By the way, do you happen to know whether there's a way to clamp the color variation so that it doesnt go too high with lightness? =o
I'll watch the video for sure, but the reason for the current lack of variety in foliage is just that those two (grass and poppies) are all the assets I have at the moment. ^^'
More to come, of course, like dandelions and other plants I already have in mind.
@7bajwa I dont like highly automated things, the moment they stop to develop some tools you find yourself without the knowledge to replicate the same results without such tools. =p
Seriously, I've seen Fortnite, my stuff looks way less like a Playmobil toy. =0
Now that I think of it, I have a couple of questions about the foliage shader:
.- I've tried to use the thickness map plugged into the opacity output (not opacity mask, just opacity) to affect the amount of subsurface color depending on the thickness of the grass bundle; but no matter what value I plug into that output, nothing changes whatsoever. Why? Did I misunderstand the function of the opacity output?
@7bajwa Dynamic foliage?! =o
Dynamic Foliage in Uncharted
@7bajwa Now that you mention it, I've asked where I can learn how to implement that kind of interactivity, more specifically grass that moves apart when the player goes through it, but nobody answered.
Do you happen to know how, could you direct me toward some good tutorial? =o
Pixel depth offset is for tessellation or for pushing the pixels out, for grass it's not needed as it can be very taxing on performance.
I'm still learning techniques and all I can say is keep learning and messing with nodes.
You'll get there!
A simple solution: change the shader of the LOD you already have. If this shader is lighter (for exemple totally remove the transparent pass or the wind one if you got it) it will be easier.
To change a LOD material; check that it's pretty easy: https://answers.unrealengine.com/questions/578259/cant-change-lod1-material-grayed-out.html ( i know it's a "problem topic" but there's the solution below). So it's not even about having mipmaps; it's about applying different (and way lighter) shader on the LOD
Ok, it seems I misunderstood you, here, when you first told me that I should use a simplified shader.
I thought you meant that I should reference part of the LOD0 shader into a simplified one, so that I could modify the main one and see the same modficiations in LOD1 and 2.

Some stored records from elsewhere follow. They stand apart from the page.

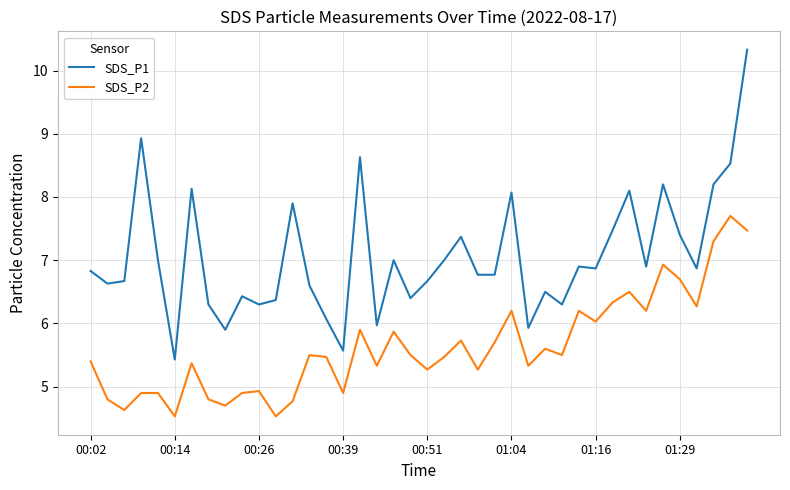

How many lines are shown in the chart?

2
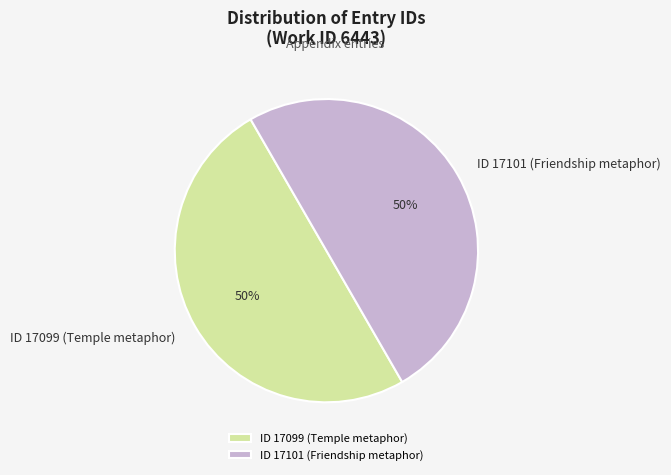

To the nearest percent, what is the combined percentage of ID 17101 (Friendship metaphor) and ID 17099 (Temple metaphor)?

100%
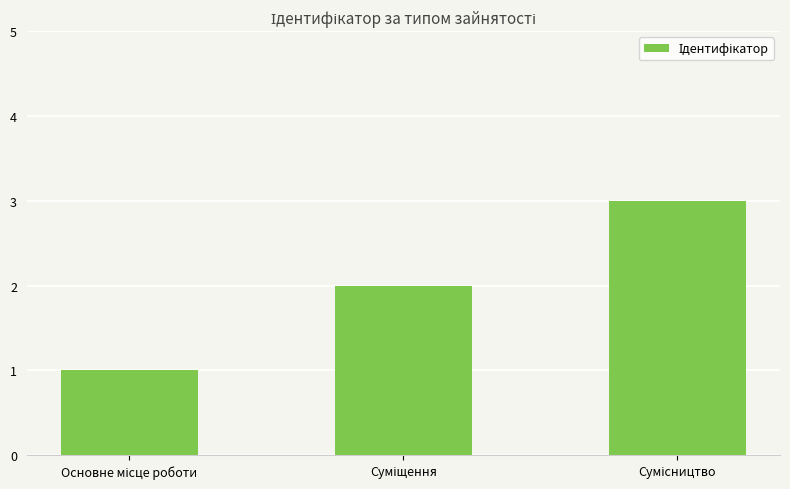

What is the sum of all values?

6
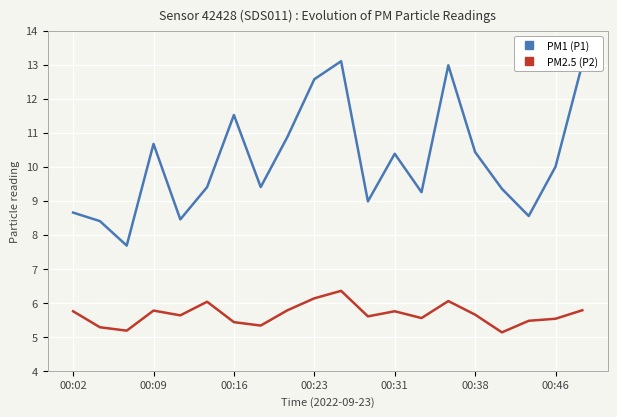

True or false: PM1 (P1) and PM2.5 (P2) cross at least once.

False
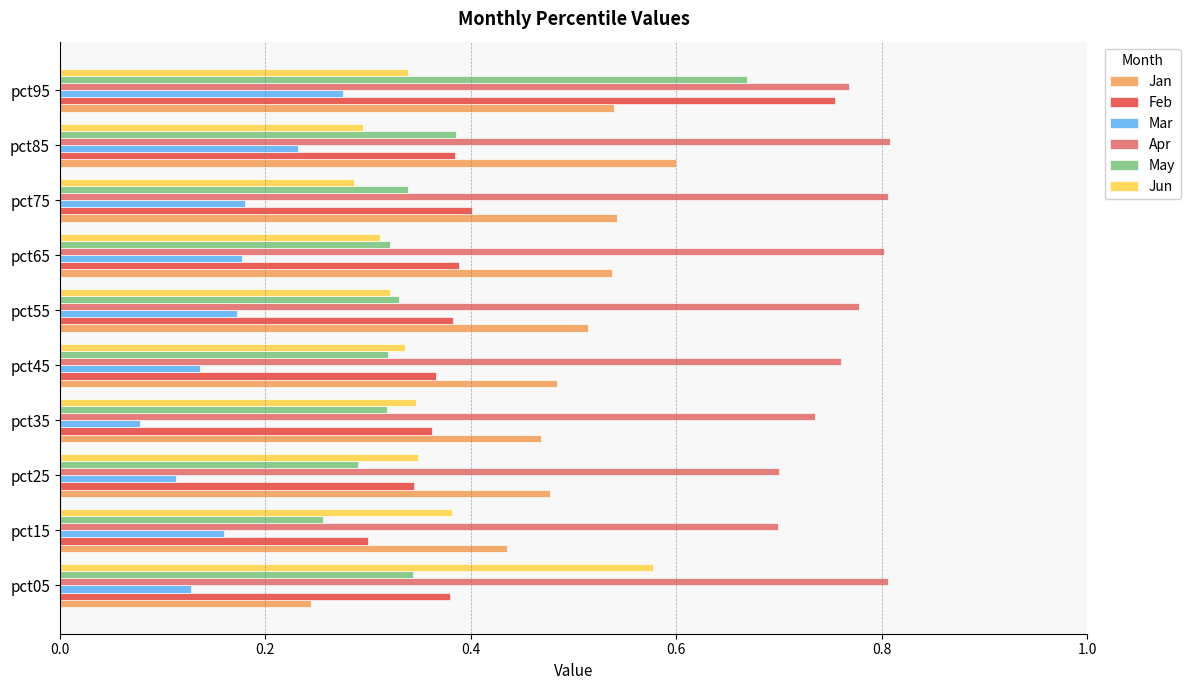

Which label corresponds to the smallest value in the chart?

pct35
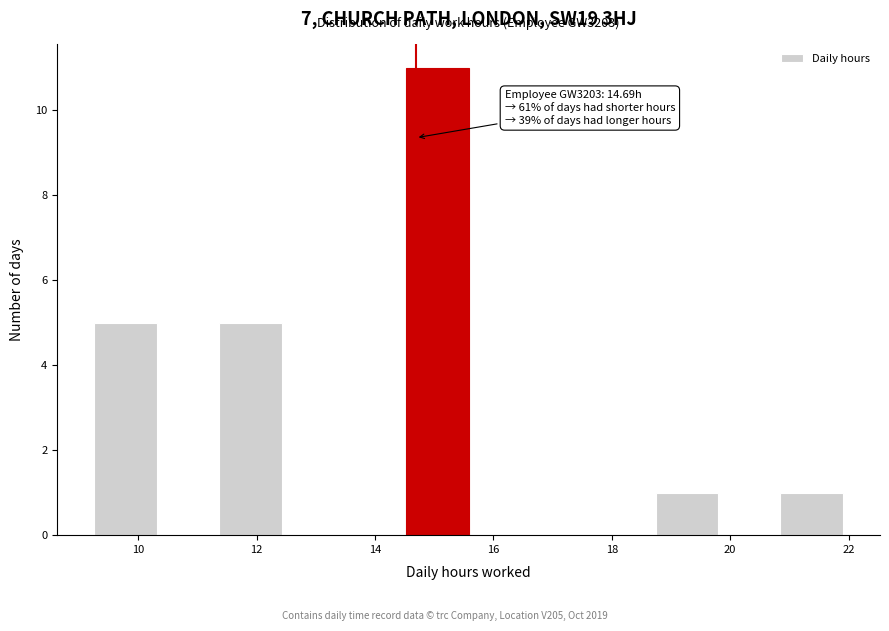

Over which range of the x-axis is the bar tallest?

14.6 to 15.6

I mean, if I change the tint of the main shader, I'd like to see the same changes happen in the simplified ones, so that I dont have to maintain them separately. Would that be possible? But most important, HOW?
Anyway, I dont see (relevant) white spots on LOD1 and LOD2 (see screenshots in 29 August reply), they're all from LOD0.
@Apocrs1980
So, basically, rather than plugging the thickness map into the opacity output and the subsurface color into subsurface, I should just LERP the two colors into the base color output using the thickness map as a mask?
Gonna try right away! ^o^
And I'll get rid of the height map. =0
This is the shader remade to ignore opacity, subsurface colour, AO and pixel depth while applying a range limit to normal and wind:
I re-interpreted the solution mentioned in Olingova's link to make a distance calculator that would work as a mask to decide whether to apply alpha, normals (replaced by a constant) and wind.
It seems to work well, but I have no idea whether this is what Olingova had in mind.
This is with a [25 meters] range:
This is with a [10 meters] range:
As you can see, the white spots are a bit less, with the 10 meters limit.
What you cant see is the wind not affecting the grass beyond 10 meters anymore.